Porto Velho, RO - O ministro Cristiano Zanin, do Supremo Tribunal Federal (STF), negou um mandado de segurança que pedia à Câmara a instalação de uma CPI para investigar a relação do Banco Master com o Banco de Brasília (BRB).
A decisão foi proferida na manhã desta quinta-feira (12/3). Zanin salientou que, para deferir mandados de segurança, é necessário “trazer prova pré-constituída e inequívoca da omissão inconstitucional imputada à autoridade pública” e que não há documentos que comprovem que o presidente da Câmara, Hugo Motta (Republicanos-PB), tenha se recusado ilegalmente a instalar a comissão.
“Dos elementos constantes dos autos extrai-se, com maior segurança, apenas que o requerimento de criação da CPI foi apresentado em 2/2/2026, isto é, há aproximadamente 1 (um) mês. A partir desse único dado, não é possível concluir, de plano, pela existência de indevida “resistência pessoal” da autoridade, sobretudo diante do reduzido lapso temporal decorrido desde a formulação do requerimento”, escreveu Zanin.
O ministro prosseguiu pontuando que, diante das falhas na petição apresentada à Corte, não há possibilidade de concessão do mandado de segurança, uma vez que não foram apresentadas provas suficientes de omissão ilegal por parte do presidente da Câmara.
Apesar disso, Zanin ressaltou que a decisão não impede a instalação da CPI na Câmara.
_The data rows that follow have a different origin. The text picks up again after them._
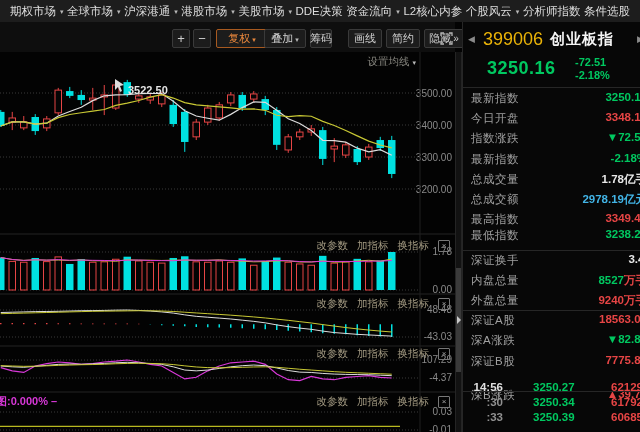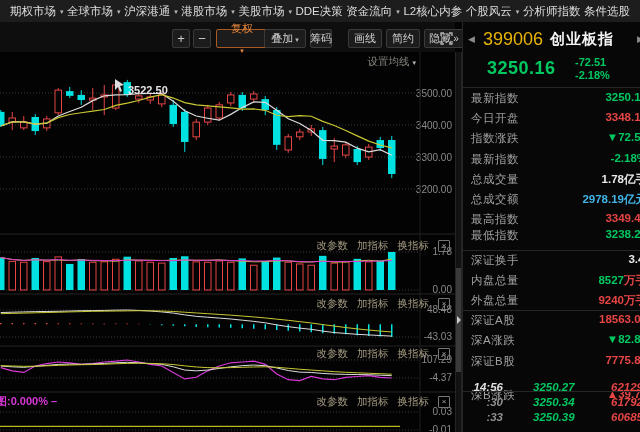--- a/index.html
+++ b/index.html
@@ -37,21 +37,21 @@
   #qheader .navarrow{color:#8a8a8a;font-size:9px;}
   #qcode{color:#eab308;font-size:18px;margin-left:8px;}
   #qname{color:#f5f5f5;font-size:15px;font-weight:bold;margin-left:7px;letter-spacing:1px;}
   #qnext{position:absolute;right:-3px;top:10px;}
   #qprice{position:absolute;left:24px;top:36px;font-size:18px;font-weight:bold;letter-spacing:.5px;}
   #qchg{position:absolute;left:112px;top:34px;font-size:11px;font-weight:bold;line-height:13px;}
   .qrow{position:absolute;left:0;width:100%;height:20px;}
   .qlabel{position:absolute;left:8px;top:3px;font-size:11.5px;color:#a0a0a0;letter-spacing:.5px;}
   .qval{position:absolute;right:-6px;top:3px;font-size:11.5px;font-weight:bold;white-space:nowrap;}
   .qdiv{position:absolute;left:0;width:100%;height:1px;background:#262626;}
-  .tickrow{position:absolute;left:0;width:100%;height:15px;font-size:11.5px;font-weight:bold;font-style:italic;}
+  .tickrow{position:absolute;left:0;width:100%;height:15px;font-size:11.5px;font-weight:bold;}
   .ticktime{position:absolute;left:6px;top:1px;width:34px;text-align:right;}
   .tickprice{position:absolute;left:70px;top:1px;}
   .tickvol{position:absolute;right:-2px;top:1px;}
 </style>
 </head>
 <body>
 
 <div id="app">
   <div class="wtab" style="left:232px;width:96px;"></div>
   <div class="wtab" style="left:496px;width:92px;"></div>
@@ -95,21 +95,21 @@
         <span>分析师指数</span>
       </span>
       <span class="mitem">
         <span>条件选股</span>
       </span>
     </div>
 
   <div id="toolbar">
       <div class="tbtn sq" style="left: 172px;">+</div>
       <div class="tbtn sq" style="left: 193px;">−</div>
-      <div class="tbtn active" style="left: 216px; width: 52px; flex-direction: column;">
+      <div class="tbtn active" style="left: 216px; width: 52px;">
         <span>复权</span>
         <span class="caret" style="color: rgb(232, 135, 60);">▾</span>
       </div>
       <div class="tbtn" style="left: 264px; width: 42px;">
         <span>叠加</span>
         <span class="caret">▾</span>
       </div>
       <div class="tbtn" style="left: 310px; width: 22px;">
         <span>筹码</span>
       </div>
Segundo ele, o Supremo não proibiu a criação da comissão, tendo apenas rejeitado o mandado de segurança por falta de provas da omissão de Motta.
“Enfatizo, por isso mesmo, que a presente decisão em hipótese alguma afasta a prerrogativa da Câmara dos Deputados de instaurar a pretendida comissão parlamentar de inquérito paralelamente às investigações que tramitam perante o Supremo Tribunal Federal sob a relatoria do eminente Ministro André Mendonça, como é público e notório, desde que atendidos os requisitos necessários para essa finalidade, inclusive aqueles previstos no Regimento Interno da Câmara dos Deputados”, pontuou.
Ao fim, o ministro determinou que a decisão seja comunicada a Motta para que ele avalie internamente o que fazer sobre a instalação ou não da CPI do Master.
Relatoria
Zanin tornou-se relator desse mandado de segurança após o ministro Dias Toffoli indicar sua suspeição no caso, conforme mostrou a coluna.
Ao indicar a suspeição, Toffoli salientou que o impedimento se deu por motivo de foro íntimo. O ministro, que deixou a relatoria do caso Master no mês passado, afirmou à coluna, na noite de quarta-feira (11/3), que a suspeição vale para todos os processos ligados ao Banco Master.